Un’impresa che è già un libro in vendita su Amazon (perché scritto fisicamente in viaggio, nel cuore dell’esperienza: «Dovevo mettere nero su bianco le mie sensazioni senza essere condizionato da casa ma nel momento esatto in cui le stavo vivendo») e sarà presto un video-documentario che comprenderà la mole gigantesca di immagini preziose girate in ogni angolo del globo e raccontate con la GoPro spesso piazzata sul bastone del selfie a inquadrare il volto solare ed entusiasta di questo ragazzo che a poco a poco, grazie al suo blog, grazie ai social sui quali è diventato una celebrità, abbiamo imparato a conoscere.

L’abbiamo visto partire il 4 maggio 2014 da Piacenza, sbarbato e con i capelli corti, salutato dal sindaco Paolo Dosi in occasione della Placentia Marathon for Unicef, e poi l’abbiamo visto cambiare, abbronzarsi in Sudamerica, infreddolirsi in Nepal; abbiamo visto crescere la sua barba e i suoi capelli, abbiamo vissuto i suoi incontri incredibili, percorso tragitti che non sono da ventesimo secolo perché senza aerei ma su treni d’altri tempi, su navi cargo, in autobus. Un viaggio davvero pazzesco durato tre anni, iniziato alla stazione di Piacenza e concluso stamattina alle 11,18 alla stazione di Piacenza.

Seguiranno giorni frenetici, bellissimi, intensi ma la sua faccia andava visita e documentata oggi, appena messo piede nella sua città dopo un pezzo di vita che deve averlo riempito di straordinarietà più di quanto un normale viaggiatore possa immaginare. Ed in effetti era una faccia barbutamente splendida, raggiante.

Ad attenderlo sul binario c’era la sua mamma, suo fratello, i suoi amici di una vita, i giornalisti, i suoi followers. E in qualche modo c’era anche il suo papà, che è mancato durante questo periodo (la più dura delle prove, per Claudio).

Giorni intensi, si diceva, perché la storia di Pelizzeni sta attirando l’attenzione a tutti i livelli, come tutte le storie che abbiano in sé una buona dose di follia e di romanticismo.

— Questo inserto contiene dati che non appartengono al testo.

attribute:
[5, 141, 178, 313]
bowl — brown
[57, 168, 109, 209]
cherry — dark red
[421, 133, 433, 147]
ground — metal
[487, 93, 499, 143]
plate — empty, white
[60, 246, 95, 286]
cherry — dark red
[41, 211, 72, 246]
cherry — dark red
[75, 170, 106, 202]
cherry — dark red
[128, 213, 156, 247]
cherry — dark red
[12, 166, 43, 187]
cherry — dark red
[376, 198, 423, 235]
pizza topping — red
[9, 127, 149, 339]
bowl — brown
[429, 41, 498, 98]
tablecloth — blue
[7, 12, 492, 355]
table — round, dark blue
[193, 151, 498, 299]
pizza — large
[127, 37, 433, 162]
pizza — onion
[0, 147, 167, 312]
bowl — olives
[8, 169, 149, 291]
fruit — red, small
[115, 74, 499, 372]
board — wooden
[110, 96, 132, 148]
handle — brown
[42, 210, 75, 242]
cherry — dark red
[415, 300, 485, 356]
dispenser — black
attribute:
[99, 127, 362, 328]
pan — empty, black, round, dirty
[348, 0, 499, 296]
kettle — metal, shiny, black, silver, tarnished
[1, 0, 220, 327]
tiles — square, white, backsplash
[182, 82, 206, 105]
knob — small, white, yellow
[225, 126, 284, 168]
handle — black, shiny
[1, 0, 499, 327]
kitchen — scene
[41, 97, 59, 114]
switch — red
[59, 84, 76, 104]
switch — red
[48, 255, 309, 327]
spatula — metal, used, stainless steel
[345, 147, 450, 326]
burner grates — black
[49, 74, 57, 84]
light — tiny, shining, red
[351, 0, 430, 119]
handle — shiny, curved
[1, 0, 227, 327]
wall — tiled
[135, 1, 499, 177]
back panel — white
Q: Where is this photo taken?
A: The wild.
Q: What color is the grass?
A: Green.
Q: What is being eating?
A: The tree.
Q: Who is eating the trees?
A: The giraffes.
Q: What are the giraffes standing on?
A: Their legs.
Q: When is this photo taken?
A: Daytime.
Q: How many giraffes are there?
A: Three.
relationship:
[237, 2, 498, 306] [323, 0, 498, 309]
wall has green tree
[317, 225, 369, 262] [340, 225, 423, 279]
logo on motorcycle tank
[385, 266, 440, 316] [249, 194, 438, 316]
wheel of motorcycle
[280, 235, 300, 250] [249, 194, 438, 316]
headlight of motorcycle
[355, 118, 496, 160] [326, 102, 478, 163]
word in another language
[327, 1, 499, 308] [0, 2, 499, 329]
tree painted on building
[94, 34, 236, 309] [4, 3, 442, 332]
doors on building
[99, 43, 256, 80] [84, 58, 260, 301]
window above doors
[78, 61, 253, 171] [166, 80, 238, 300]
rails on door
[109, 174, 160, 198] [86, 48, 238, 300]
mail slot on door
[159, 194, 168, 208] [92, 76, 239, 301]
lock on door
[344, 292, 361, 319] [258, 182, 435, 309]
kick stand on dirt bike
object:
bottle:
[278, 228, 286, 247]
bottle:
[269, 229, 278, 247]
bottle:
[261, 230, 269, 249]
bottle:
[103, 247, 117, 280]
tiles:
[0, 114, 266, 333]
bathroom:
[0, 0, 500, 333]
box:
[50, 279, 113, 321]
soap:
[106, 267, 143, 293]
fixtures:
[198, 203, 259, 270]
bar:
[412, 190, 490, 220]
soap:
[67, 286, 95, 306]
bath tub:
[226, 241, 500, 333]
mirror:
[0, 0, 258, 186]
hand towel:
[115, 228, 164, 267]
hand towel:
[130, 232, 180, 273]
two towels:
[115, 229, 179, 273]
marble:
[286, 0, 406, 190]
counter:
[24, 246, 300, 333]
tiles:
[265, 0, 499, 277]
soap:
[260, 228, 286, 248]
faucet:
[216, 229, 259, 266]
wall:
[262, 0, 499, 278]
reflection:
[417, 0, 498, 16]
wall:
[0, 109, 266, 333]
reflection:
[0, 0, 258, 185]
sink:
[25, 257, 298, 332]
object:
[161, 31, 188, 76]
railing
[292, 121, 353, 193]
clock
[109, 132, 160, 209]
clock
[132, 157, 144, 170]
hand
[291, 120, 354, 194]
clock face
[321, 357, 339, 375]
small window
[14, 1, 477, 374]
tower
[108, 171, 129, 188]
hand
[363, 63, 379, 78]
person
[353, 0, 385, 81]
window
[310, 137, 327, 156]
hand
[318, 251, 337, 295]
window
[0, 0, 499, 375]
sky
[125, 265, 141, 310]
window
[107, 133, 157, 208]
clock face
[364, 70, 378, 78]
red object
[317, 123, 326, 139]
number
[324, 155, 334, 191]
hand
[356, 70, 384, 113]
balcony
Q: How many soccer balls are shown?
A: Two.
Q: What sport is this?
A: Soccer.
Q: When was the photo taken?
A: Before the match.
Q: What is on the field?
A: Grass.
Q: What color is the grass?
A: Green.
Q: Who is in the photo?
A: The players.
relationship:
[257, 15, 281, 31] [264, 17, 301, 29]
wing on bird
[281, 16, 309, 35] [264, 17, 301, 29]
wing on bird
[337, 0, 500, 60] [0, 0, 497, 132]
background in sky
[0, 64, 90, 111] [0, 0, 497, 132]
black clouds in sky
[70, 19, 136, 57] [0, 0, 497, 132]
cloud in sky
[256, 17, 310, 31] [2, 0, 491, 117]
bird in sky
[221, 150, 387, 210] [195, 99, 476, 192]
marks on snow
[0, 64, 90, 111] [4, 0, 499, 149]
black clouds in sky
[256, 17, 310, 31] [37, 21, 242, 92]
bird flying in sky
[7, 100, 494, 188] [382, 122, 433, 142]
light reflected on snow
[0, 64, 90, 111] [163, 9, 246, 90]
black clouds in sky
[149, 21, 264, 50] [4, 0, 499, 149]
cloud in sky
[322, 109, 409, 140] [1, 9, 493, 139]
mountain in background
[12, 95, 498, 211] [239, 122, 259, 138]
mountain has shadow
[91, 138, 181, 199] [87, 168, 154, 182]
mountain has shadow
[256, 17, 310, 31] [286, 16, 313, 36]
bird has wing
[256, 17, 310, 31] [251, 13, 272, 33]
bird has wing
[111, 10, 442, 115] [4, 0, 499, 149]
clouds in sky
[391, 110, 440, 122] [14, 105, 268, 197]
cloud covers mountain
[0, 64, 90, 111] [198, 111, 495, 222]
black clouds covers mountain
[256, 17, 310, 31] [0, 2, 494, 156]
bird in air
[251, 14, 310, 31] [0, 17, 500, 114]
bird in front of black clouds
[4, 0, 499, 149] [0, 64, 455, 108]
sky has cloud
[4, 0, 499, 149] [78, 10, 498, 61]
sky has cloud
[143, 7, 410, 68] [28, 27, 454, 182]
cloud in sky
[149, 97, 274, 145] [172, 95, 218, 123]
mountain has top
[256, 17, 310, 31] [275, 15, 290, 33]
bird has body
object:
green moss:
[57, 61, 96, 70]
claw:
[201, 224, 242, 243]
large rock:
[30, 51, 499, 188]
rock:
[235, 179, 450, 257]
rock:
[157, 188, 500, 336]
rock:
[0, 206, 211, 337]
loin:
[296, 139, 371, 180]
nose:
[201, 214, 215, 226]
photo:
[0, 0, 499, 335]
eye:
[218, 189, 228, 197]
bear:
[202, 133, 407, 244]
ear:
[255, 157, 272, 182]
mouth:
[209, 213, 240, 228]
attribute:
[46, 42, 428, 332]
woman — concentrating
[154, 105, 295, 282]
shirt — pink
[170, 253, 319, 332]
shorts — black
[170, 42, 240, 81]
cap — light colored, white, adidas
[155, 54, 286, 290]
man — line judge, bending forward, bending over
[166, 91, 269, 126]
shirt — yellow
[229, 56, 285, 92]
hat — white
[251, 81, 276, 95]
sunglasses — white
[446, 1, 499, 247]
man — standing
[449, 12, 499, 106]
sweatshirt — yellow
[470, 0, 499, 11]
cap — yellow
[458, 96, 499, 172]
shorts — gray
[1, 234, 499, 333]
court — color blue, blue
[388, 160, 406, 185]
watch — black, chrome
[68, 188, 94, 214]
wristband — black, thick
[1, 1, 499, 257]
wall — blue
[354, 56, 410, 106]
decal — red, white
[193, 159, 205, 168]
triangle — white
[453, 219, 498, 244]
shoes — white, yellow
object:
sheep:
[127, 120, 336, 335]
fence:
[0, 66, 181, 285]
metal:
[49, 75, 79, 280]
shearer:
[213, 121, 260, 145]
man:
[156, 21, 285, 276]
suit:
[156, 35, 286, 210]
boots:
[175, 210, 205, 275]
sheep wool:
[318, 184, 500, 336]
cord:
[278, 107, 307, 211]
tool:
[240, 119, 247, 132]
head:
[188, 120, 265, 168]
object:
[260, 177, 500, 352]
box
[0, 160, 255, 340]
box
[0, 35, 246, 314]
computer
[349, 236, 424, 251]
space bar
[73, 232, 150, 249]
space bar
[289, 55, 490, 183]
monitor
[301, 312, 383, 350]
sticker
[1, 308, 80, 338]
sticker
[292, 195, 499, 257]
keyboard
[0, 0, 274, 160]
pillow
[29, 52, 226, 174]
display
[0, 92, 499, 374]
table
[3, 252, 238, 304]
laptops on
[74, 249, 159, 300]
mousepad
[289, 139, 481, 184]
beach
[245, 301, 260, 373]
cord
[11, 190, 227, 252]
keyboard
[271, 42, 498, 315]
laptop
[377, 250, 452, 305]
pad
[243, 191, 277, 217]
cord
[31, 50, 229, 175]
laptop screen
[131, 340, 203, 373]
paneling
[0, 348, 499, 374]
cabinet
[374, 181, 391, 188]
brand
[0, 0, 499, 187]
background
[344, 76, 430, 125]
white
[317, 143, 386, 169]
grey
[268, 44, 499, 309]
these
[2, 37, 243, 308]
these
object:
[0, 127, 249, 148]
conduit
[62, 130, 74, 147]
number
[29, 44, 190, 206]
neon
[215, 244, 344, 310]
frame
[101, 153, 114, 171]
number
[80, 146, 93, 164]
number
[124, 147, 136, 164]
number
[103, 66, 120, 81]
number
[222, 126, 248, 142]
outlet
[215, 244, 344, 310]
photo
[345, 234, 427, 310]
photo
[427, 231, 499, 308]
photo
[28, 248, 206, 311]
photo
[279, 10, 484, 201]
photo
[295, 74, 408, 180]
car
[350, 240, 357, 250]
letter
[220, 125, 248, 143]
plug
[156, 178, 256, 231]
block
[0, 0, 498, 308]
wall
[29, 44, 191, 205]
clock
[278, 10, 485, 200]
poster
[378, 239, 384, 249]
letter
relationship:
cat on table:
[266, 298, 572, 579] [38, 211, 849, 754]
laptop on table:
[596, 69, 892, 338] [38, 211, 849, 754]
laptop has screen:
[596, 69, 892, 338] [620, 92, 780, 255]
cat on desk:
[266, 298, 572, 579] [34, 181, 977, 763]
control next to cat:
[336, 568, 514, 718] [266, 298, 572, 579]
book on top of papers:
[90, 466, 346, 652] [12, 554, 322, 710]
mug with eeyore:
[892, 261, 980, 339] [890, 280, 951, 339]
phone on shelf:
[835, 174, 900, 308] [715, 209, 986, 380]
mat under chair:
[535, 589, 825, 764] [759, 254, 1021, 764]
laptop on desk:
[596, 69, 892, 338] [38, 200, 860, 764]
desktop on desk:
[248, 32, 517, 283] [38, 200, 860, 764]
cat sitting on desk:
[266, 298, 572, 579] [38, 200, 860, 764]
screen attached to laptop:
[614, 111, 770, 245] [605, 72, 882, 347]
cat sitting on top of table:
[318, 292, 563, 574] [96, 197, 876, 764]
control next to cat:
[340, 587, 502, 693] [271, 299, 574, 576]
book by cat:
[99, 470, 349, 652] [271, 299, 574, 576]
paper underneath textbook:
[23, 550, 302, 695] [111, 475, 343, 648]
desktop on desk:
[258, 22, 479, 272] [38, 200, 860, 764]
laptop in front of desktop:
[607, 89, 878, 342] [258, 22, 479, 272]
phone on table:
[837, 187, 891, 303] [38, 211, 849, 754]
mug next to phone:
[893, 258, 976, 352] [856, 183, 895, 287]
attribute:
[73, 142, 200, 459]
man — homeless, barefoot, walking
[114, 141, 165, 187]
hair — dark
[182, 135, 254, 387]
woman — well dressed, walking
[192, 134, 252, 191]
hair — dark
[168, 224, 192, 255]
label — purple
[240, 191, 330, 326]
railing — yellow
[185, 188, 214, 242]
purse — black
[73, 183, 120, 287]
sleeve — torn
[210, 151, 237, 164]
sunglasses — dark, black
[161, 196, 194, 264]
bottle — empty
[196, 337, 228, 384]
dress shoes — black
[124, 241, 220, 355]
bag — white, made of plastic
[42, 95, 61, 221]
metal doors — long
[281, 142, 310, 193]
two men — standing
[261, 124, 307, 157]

E questa in effetti è la storia di un giovane che, in piena crisi economica globale, decide di mollare una scrivania sicura in banca, uno stipendio certo, per progettare un’epopea in tutti i continenti del mondo, senza sosta, partendo dall’Italia verso l’Australia attraversando la Russia, tutta l’Asia, Tibet e Nepal compresi, e poi giù  verso il Pacifico alla volta delle Americhe; infine in Africa, da quella “nera” a quella sahariana. E poi su da Gibilterra all’Italia. Questa mattina si è conclusa la sua ultima tratta di questa clamorosa cavalcata. «Sono un privilegiato, me ne rendo conto – dice – Lo sono perché ho avuto la possibilità di realizzare un sogno che avevo, ma ho fatto sacrifici per raggiungere questo obiettivo, mi sono messo in gioco, e poi ho speso davvero pochissimo dormendo in luoghi assurdi, viaggiando come si viaggiava nel secolo scorso. I sogni vanno inseguiti e nei limiti del possibile vanno realizzati; non farlo significa essere infelici, e io credo che ci siano troppe persone che ancora decidono di essere infelici».